OpenClaw Full‑Domestic Model Stack: 6 Role‑Based Selections and Strategies

Problem addressed

A six‑model configuration is proposed for OpenClaw, assigning each model a distinct role: control (planning, scheduling, tool orchestration, global consistency), writing (long‑form, stylistic, structured output), coding (code generation, refactoring, patching), fallback (low‑value tasks, retries, cost control), vector (memory retrieval), and local (privacy‑sensitive, low‑latency tasks).

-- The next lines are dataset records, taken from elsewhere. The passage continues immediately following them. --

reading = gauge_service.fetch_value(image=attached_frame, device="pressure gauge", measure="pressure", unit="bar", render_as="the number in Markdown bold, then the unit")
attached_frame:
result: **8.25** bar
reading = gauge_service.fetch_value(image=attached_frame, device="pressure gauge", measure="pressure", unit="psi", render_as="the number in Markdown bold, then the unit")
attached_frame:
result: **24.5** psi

Common pitfalls when switching to an all‑domestic stack

1. Ignoring role‑based division

Choosing a single “strongest” domestic model for every role leads to instability: a model good at planning may produce poor prose, or a model strong at coding may have unstable tool calls.

Conclusion: role‑match outweighs single‑point strength.

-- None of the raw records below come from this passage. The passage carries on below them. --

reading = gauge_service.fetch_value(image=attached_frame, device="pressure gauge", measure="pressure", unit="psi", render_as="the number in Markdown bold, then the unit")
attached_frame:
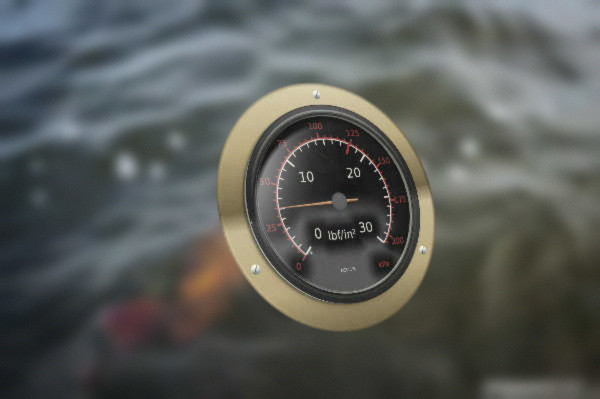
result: **5** psi
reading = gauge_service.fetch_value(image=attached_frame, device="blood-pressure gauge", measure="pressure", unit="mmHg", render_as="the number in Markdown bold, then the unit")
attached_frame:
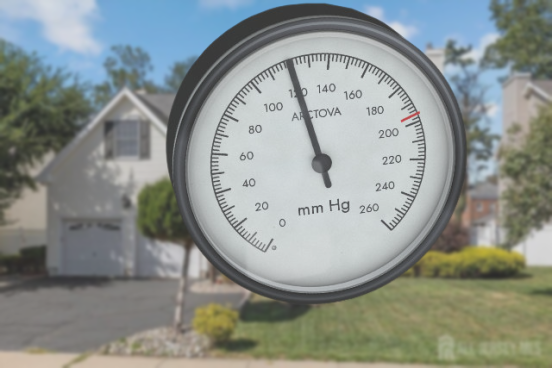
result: **120** mmHg
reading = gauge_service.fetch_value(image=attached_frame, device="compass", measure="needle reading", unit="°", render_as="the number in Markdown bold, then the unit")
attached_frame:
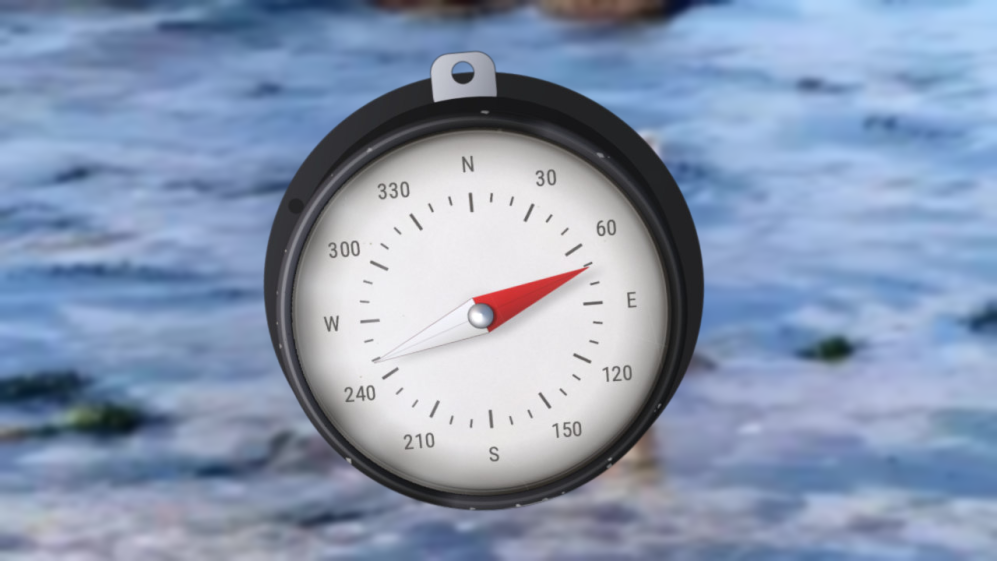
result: **70** °
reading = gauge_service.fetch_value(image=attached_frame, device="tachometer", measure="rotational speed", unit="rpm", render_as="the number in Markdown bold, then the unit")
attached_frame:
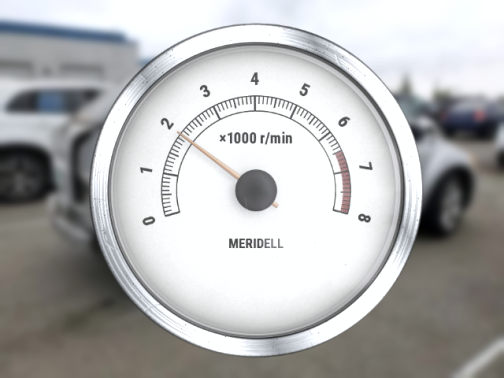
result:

2. Equating inference strength with control suitability

Strong reasoning does not guarantee suitability for the control role, which requires stable instruction following, reliable tool invocation, clean context switching, resistance to task drift, and graceful error recovery. The control role functions more like a project manager + scheduler than a pure reasoning engine.

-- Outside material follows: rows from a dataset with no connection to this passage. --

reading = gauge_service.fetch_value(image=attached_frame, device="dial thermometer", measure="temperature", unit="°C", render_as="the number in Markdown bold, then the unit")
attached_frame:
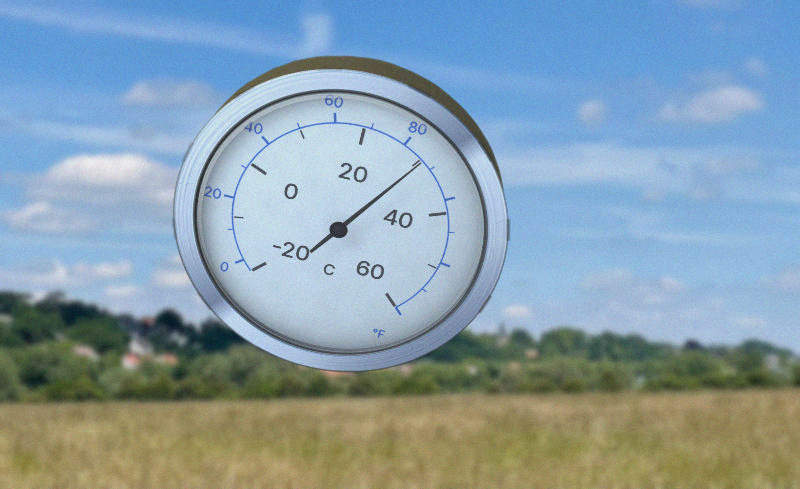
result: **30** °C
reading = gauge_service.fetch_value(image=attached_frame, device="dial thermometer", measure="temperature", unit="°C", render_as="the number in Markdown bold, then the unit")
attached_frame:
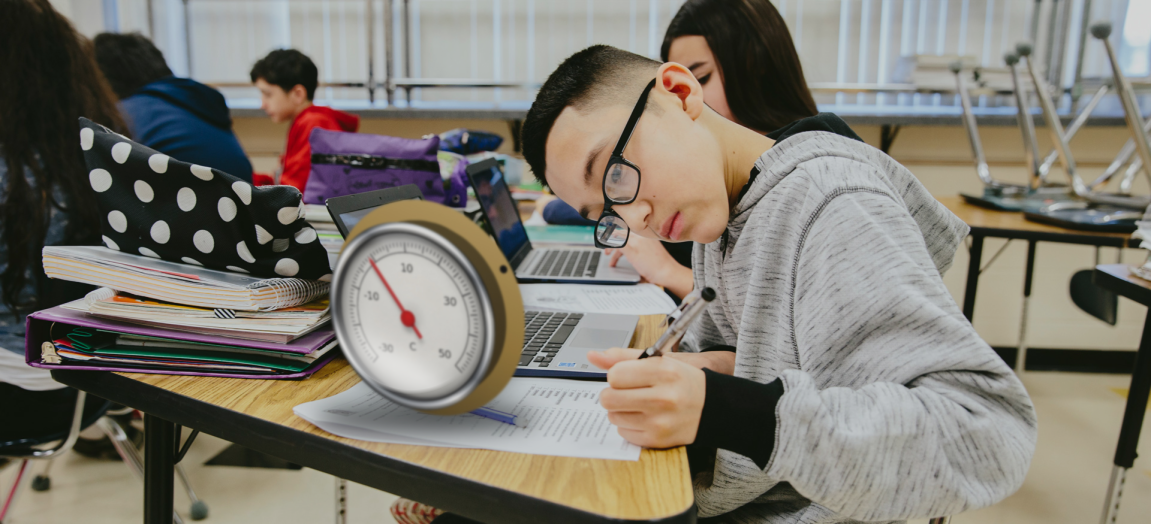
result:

3. Overlooking cost and latency

Domestic models vary widely in cost and speed. Using a high‑cost model for simple rewrites or a low‑cost model for core planning creates inefficiency. Models should be layered by value density rather than vendor preference.

Recommended domestic stack

Control model: GLM‑5 Writing model: Kimi K2.5 Coding model: DeepSeek (or GLM‑5)

Fallback model: GLM 4.7 / GLM‑Flash Vector model: BGE‑M3 Local model:

Qwen3‑Coder‑Next

Rationale per role

Control – GLM‑5

GLM‑5 emphasizes agentic engineering, native tool calling, multi‑step planning, and supports 200K context. It shows balanced performance on code, long tasks, and multi‑step workflows, making it a robust “total‑control” model comparable to the previously used GPT 5.4.

Writing – Kimi K2.5

Kimi K2.5 excels in Chinese naturalness, ultra‑long text handling, consistent style, and extracting structure from extensive material. It is well‑suited for tutorials, industry analysis, and multi‑chapter documents. Known limitations include occasional consistency drops and style jumps; therefore the workflow is: control defines structure → Kimi generates long text → a lightweight model performs polishing.

Coding – DeepSeek (or GLM‑5)

DeepSeek combines strong code generation, reasoning, and cost efficiency. It handles complex logic, multi‑step problem decomposition, and integrates smoothly with the control model’s tool orchestration. GLM‑5 can serve as a backup when DeepSeek is unavailable.

Fallback – GLM 4.7 / GLM‑Flash

Fallback models need stability, low cost, reasonable instruction following, and error recovery. GLM 4.7 and GLM‑Flash share interfaces with the control model, reducing migration friction and handling large volumes of low‑value work.

Vector – BGE‑M3

BGE‑M3 provides multilingual local vectorization for memory retrieval; no change is required.

Local – Qwen3‑Coder‑Next

Qwen3‑Coder‑Next is open‑source, deployable locally, privacy‑friendly, and excels at reading private repositories, offline completion, and fallback execution.

Alternative configurations

Option A – Balanced (closest to current experience)

Control: GLM‑5 Writing: Kimi K2.5 Coding: DeepSeek / GLM‑5 Fallback: GLM 4.7 / GLM‑Flash Vector: BGE‑M3 Local:

Qwen3‑Coder‑Next

Option B – Writing‑first

Control: GLM‑5 Writing: Kimi K2.5 Coding: GLM‑5 / DeepSeek Fallback: MiniMax M2.5 Vector: BGE‑M3 Local:

Qwen3‑Coder‑Next

Option C – Cost‑focused, local‑first

Control: GLM‑5 Writing: Qwen‑Max Coding: DeepSeek Fallback: Qwen‑Flash / GLM‑Flash Vector: BGE‑M3 Local:

Qwen3‑Coder‑Next

Migration roadmap (three steps)

Step 1 – Replace control model

Swap GPT 5.4 with GLM‑5 and monitor multi‑step task drift and tool‑call stability.

Step 2 – Replace writing and coding models

Swap Claude 4.6 Opus with Kimi K2.5 and GPT 5.3 Codex with DeepSeek (or GLM‑5). Evaluate text quality against publishing standards and verify patch‑level code reliability.

Step 3 – Optimize cost layer

Adjust fallback, batch‑rewrite, and local model proportions to reduce long‑term expenses.

Conclusion

Fully domestic OpenClaw is feasible and advantageous for cost control, privacy, and long‑term stability. The key is assigning each model to the role it performs best rather than chasing a single “most powerful” model.